LaunchDarkly users can now create personal API access tokens. Anyone who uses our API in an automated fashion knows they must authenticate with an access token. Until recently, this meant there was one token for an entire organization or account. To meet the needs of larger teams as well as others leveraging the LaunchDarkly API we wanted to provide not only greater granularity in responsibility but also better accountability. In our original token model only admins had the ability to create and view tokens since they were afforded global access and control.
What exactly are they?
Personal access tokens are an improvement on this process. Now every user can create their own access tokens for authenticated API access. Users can scope permissions, making it easier to create different tokens for different use cases. So, if API access tied to a particular account should only have read access, now you can scope the token appropriately. Also, built-in and custom roles can be assigned to access tokens in the same way that you give a team member a role.
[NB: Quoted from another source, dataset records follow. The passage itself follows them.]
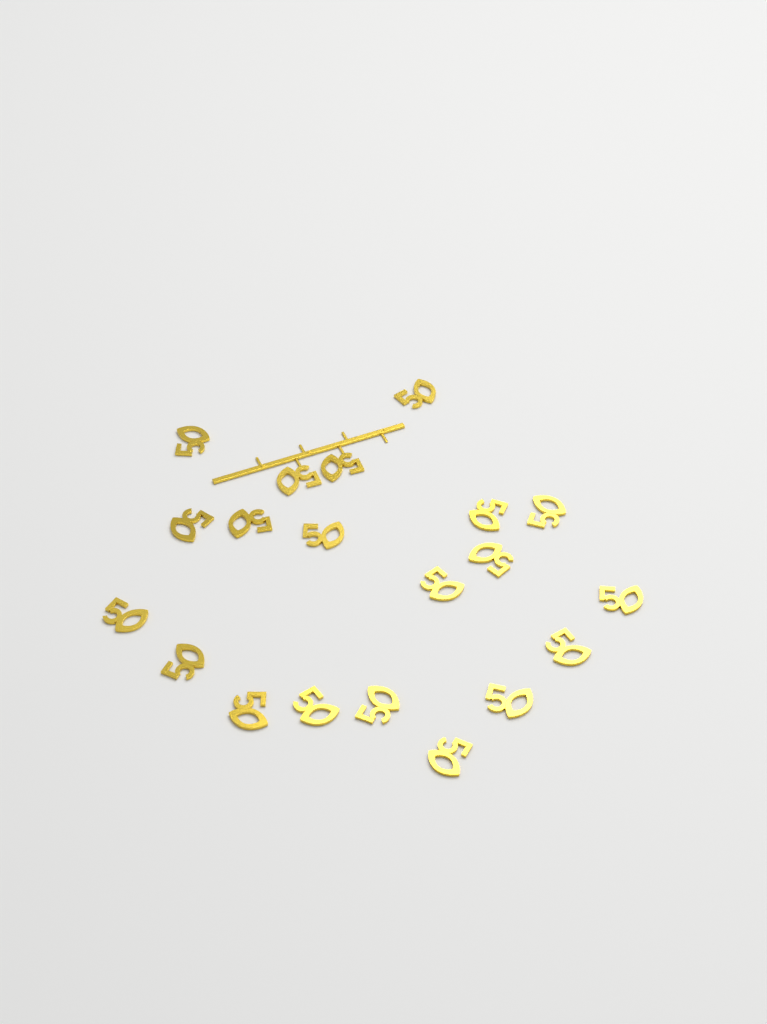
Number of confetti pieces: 20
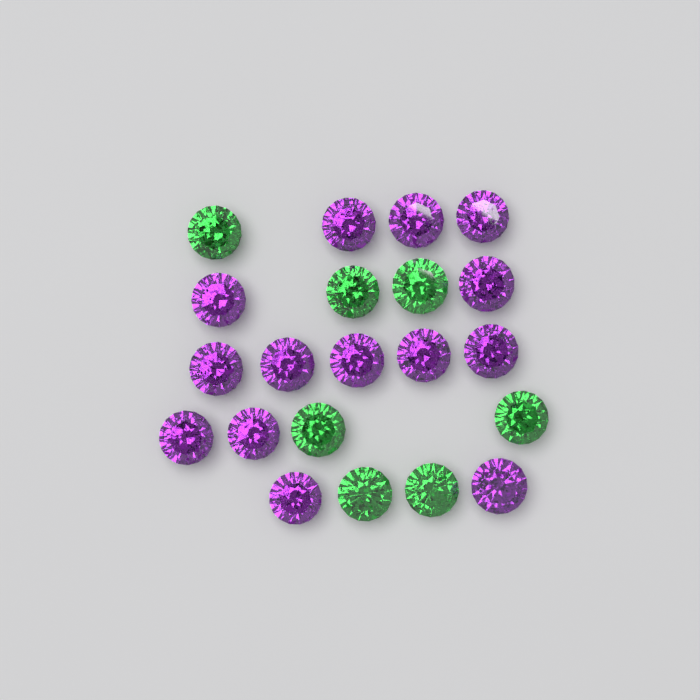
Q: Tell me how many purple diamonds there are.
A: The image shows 14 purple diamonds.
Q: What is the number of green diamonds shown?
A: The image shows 7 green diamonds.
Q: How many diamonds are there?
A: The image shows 21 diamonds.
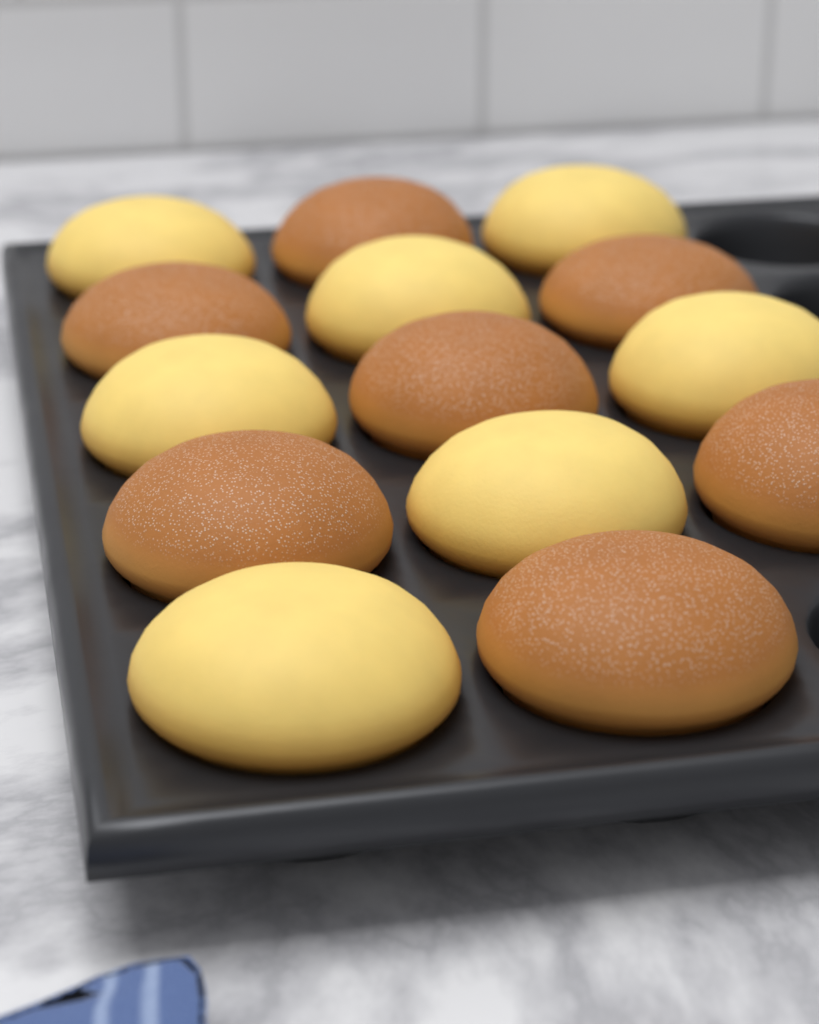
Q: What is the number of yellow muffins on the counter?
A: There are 7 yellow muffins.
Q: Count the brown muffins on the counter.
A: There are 7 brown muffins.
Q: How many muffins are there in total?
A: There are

This means that the roles-based controls you put in place for the web application are extended fully to the API access on our platform as well.
Best Practices
Now that personal access tokens are available, we recommend LaunchDarkly users migrate to using these instead of account-wide tokens. The old tokens will continue to function, but we also recommend deleting those for improved security.
In terms of using the personal access tokens, we strongly suggest creating a new token for each use case and giving them the smallest number of permissions necessary to do its job. We are proponents of the principle of least privilege and security best practices that limit your risk. After all, our goal is to help you eliminate risk, not increase it.
With personal access tokens teams can also more effectively manage accountability. With an audit log, admin no longer need to worry about figuring out who has done what with a single token. Now they can monitor all access tokens based on who created them. Tokens can never do more than the user who created them, and if the user's permissions are downgraded, so are the token's. When the only constant in modern infrastructure is change, it's important to have visibility into who has done what and a durable record of when it was done.